L'Iran et Oman revendiquent leur souveraineté sur le transit dans le détroit et envisagent donc des frais de service. Pourtant la Convention des Nations unies sur le droit de la mer, non ratifiée par Téhéran, garantit la liberté de navigation "sans entrave" des navires dans les détroits servant à la navigation internationale.

Verrouillé par la République islamique pendant la guerre lancée le 28 février par Israël et les Etats-Unis, cette voie maritime cruciale pour le commerce mondial d'hydrocarbures a rouvert peu après la signature du protocole d'accord.
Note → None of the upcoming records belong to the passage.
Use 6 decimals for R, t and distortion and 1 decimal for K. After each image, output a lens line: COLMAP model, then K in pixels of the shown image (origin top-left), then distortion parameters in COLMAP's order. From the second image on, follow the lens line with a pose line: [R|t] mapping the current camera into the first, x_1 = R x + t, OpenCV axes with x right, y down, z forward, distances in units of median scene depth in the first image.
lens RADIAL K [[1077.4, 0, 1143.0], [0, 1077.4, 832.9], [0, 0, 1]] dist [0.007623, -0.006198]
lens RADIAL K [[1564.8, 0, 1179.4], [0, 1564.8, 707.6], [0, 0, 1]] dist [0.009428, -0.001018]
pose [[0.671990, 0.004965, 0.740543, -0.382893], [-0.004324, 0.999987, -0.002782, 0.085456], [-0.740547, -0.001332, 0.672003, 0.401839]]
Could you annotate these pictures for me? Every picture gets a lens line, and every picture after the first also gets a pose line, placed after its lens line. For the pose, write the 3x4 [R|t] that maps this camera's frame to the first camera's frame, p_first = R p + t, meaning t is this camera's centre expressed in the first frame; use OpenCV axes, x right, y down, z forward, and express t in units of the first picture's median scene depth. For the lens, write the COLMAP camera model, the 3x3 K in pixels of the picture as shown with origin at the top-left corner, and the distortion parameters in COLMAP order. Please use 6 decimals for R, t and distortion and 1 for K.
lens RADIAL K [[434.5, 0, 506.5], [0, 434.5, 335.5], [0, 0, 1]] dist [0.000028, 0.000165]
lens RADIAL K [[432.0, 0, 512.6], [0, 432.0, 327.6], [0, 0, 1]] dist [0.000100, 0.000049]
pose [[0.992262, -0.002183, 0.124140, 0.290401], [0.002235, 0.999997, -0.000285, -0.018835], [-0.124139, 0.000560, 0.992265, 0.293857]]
Téhéran n'autorise cependant qu'un seul couloir de passage, le long de ses côtes.

Oman entretient de son côté le flou et a annoncé l'ouverture d'une voie de navigation alternative temporaire, présentée comme une initiative concertée avec l'ONU pour évacuer les marins et navires bloqués.

Le sultan d'Oman, Haïtham ben Tariq, et le président français Emmanuel Macron ont plaidé lundi pour une "navigation libre, sans conditions ni restrictions" et convenu d'y mener des "opérations de déminage conjointes". Ce à quoi la diplomatie iranienne a répondu en sommant la France de ne pas "compliquer davantage" la situation.

- "Détermination" -

Au Liban, que Téhéran avait exigé d'inclure dans les pourparlers avec les Etats-Unis, Israël a poursuivi ses frappes ce week-end, malgré la signature vendredi à Washington d'un accord-cadre pour une "paix durable".

Selon un média d'Etat libanais, une frappe israélienne a encore eu lieu lundi dans le sud du pays.

L'accord-cadre prévoit notamment qu'Israël continue à occuper le sud du Liban, comme depuis le début de cette nouvelle guerre contre le Hezbollah, jusqu'à ce que le mouvement chiite soutenu par l'Iran rende les armes.

Une exigence de longue date, que le gouvernement libanais peine à mettre en oeuvre malgré la pression des Etats-Unis.

Lundi, le président libanais Joseph Aoun a justement affiché sa "détermination" à asseoir l'autorité de l'Etat en déployant son armée jusqu'à la frontière avec Israël, dans une zone où le Hezbollah est implanté.

Le Liban a été entraîné dans le conflit le 2 mars, quand le Hezbollah a visé le nord d'Israël en soutien à son parrain iranien, visé par l'offensive américano-israélienne. Israël a riposté en jurant d'"éliminer" le mouvement, et déployé ses troupes dans le sud. Ses frappes ont depuis fait plus de 4.200 morts, selon Beyrouth.